Collected data ▸

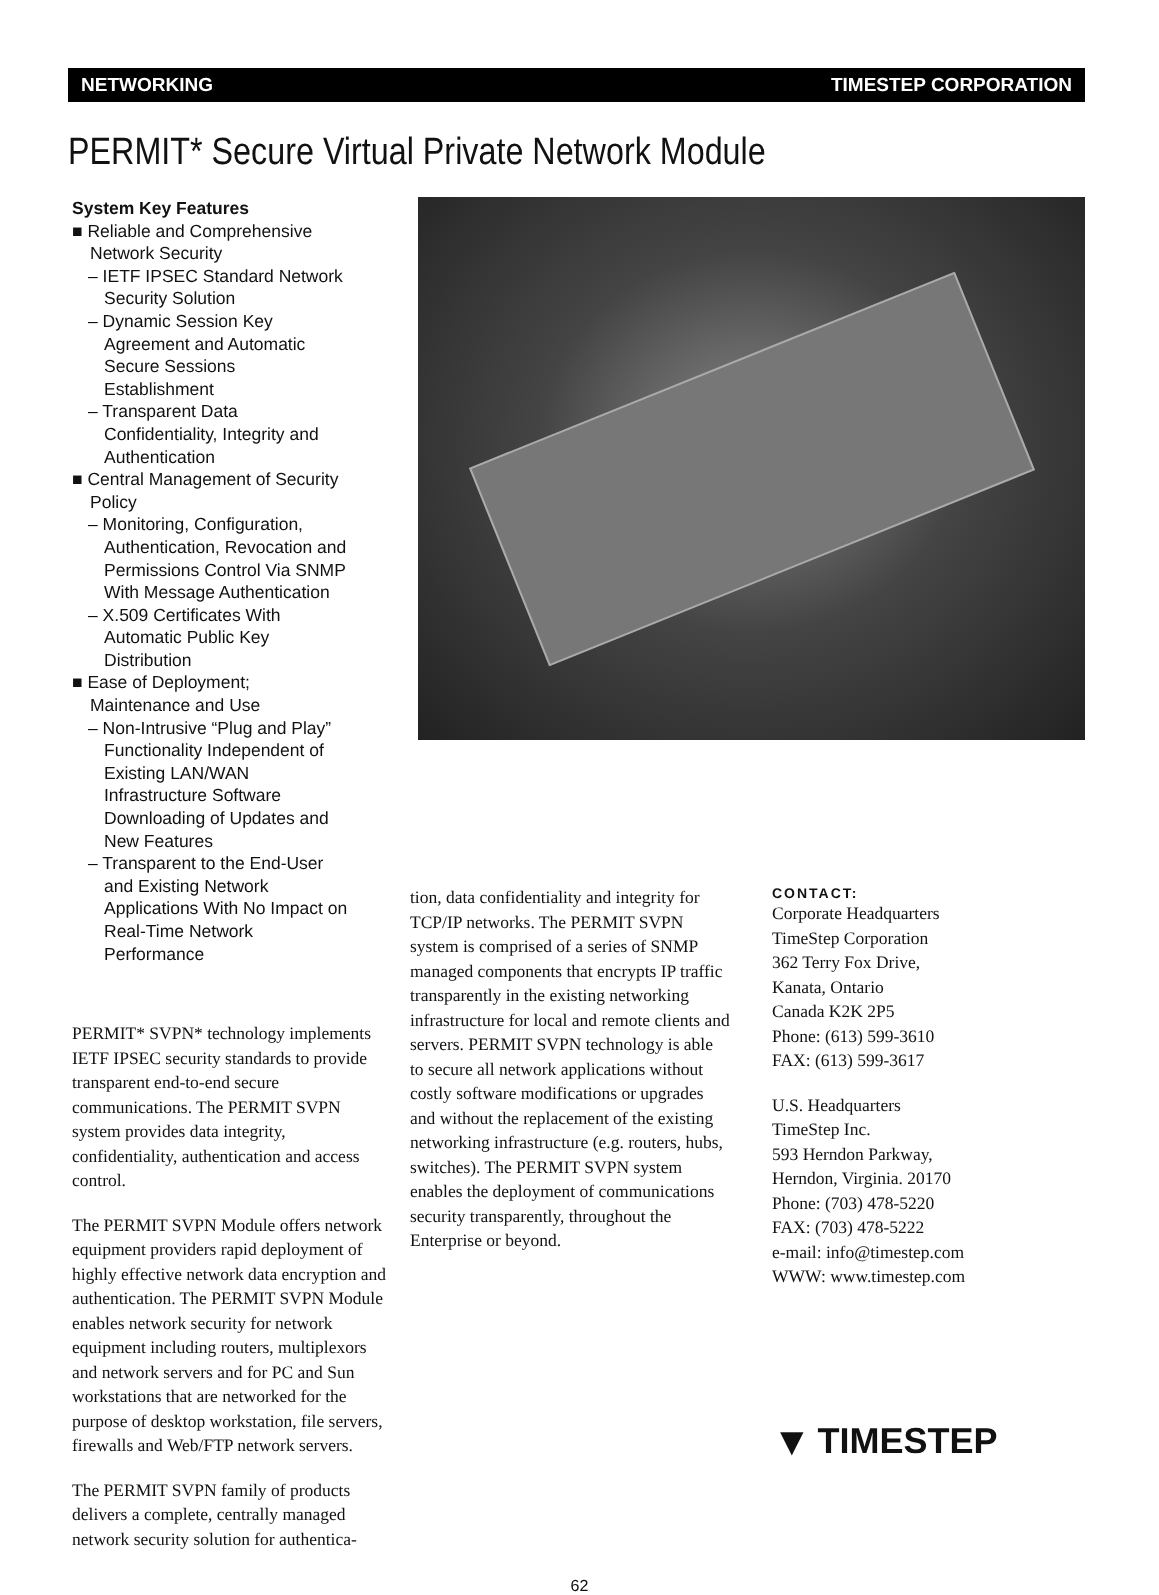NETWORKING TIMESTEP CORPORATION
PERMIT* Secure Virtual Private Network Module
System Key Features
■ Reliable and Comprehensive Network Security
– IETF IPSEC Standard Network Security Solution
– Dynamic Session Key Agreement and Automatic Secure Sessions Establishment
– Transparent Data Confidentiality, Integrity and Authentication
■ Central Management of Security Policy
– Monitoring, Configuration, Authentication, Revocation and Permissions Control Via SNMP With Message Authentication
– X.509 Certificates With Automatic Public Key Distribution
■ Ease of Deployment; Maintenance and Use
– Non-Intrusive “Plug and Play” Functionality Independent of Existing LAN/WAN Infrastructure Software Downloading of Updates and New Features
– Transparent to the End-User and Existing Network Applications With No Impact on Real-Time Network Performance
PERMIT* SVPN* technology implements IETF IPSEC security standards to provide transparent end-to-end secure communications. The PERMIT SVPN system provides data integrity, confidentiality, authentication and access control.
The PERMIT SVPN Module offers network equipment providers rapid deployment of highly effective network data encryption and authentication. The PERMIT SVPN Module enables network security for network equipment including routers, multiplexors and network servers and for PC and Sun workstations that are networked for the purpose of desktop workstation, file servers, firewalls and Web/FTP network servers.
The PERMIT SVPN family of products delivers a complete, centrally managed network security solution for authentica-
tion, data confidentiality and integrity for TCP/IP networks. The PERMIT SVPN system is comprised of a series of SNMP managed components that encrypts IP traffic transparently in the existing networking infrastructure for local and remote clients and servers. PERMIT SVPN technology is able to secure all network applications without costly software modifications or upgrades and without the replacement of the existing networking infrastructure (e.g. routers, hubs, switches). The PERMIT SVPN system enables the deployment of communications security transparently, throughout the Enterprise or beyond.
CONTACT:
Corporate Headquarters
TimeStep Corporation
362 Terry Fox Drive,
Kanata, Ontario
Canada K2K 2P5
Phone: (613) 599-3610
FAX: (613) 599-3617
U.S. Headquarters
TimeStep Inc.
593 Herndon Parkway,
Herndon, Virginia. 20170
Phone: (703) 478-5220
FAX: (703) 478-5222
e-mail: info@timestep.com
WWW: www.timestep.com
▼ TIMESTEP
62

DIRECTIONS ▸
The line with "With Message Authentication" ends the range, and the first line of the data begins it; repeat exactly those lines and nothing more, omitting pictures.

REPLY TO THE TASK ▸
NETWORKING TIMESTEP CORPORATION
PERMIT* Secure Virtual Private Network Module
System Key Features
■ Reliable and Comprehensive Network Security
– IETF IPSEC Standard Network Security Solution
– Dynamic Session Key Agreement and Automatic Secure Sessions Establishment
– Transparent Data Confidentiality, Integrity and Authentication
■ Central Management of Security Policy
– Monitoring, Configuration, Authentication, Revocation and Permissions Control Via SNMP With Message Authentication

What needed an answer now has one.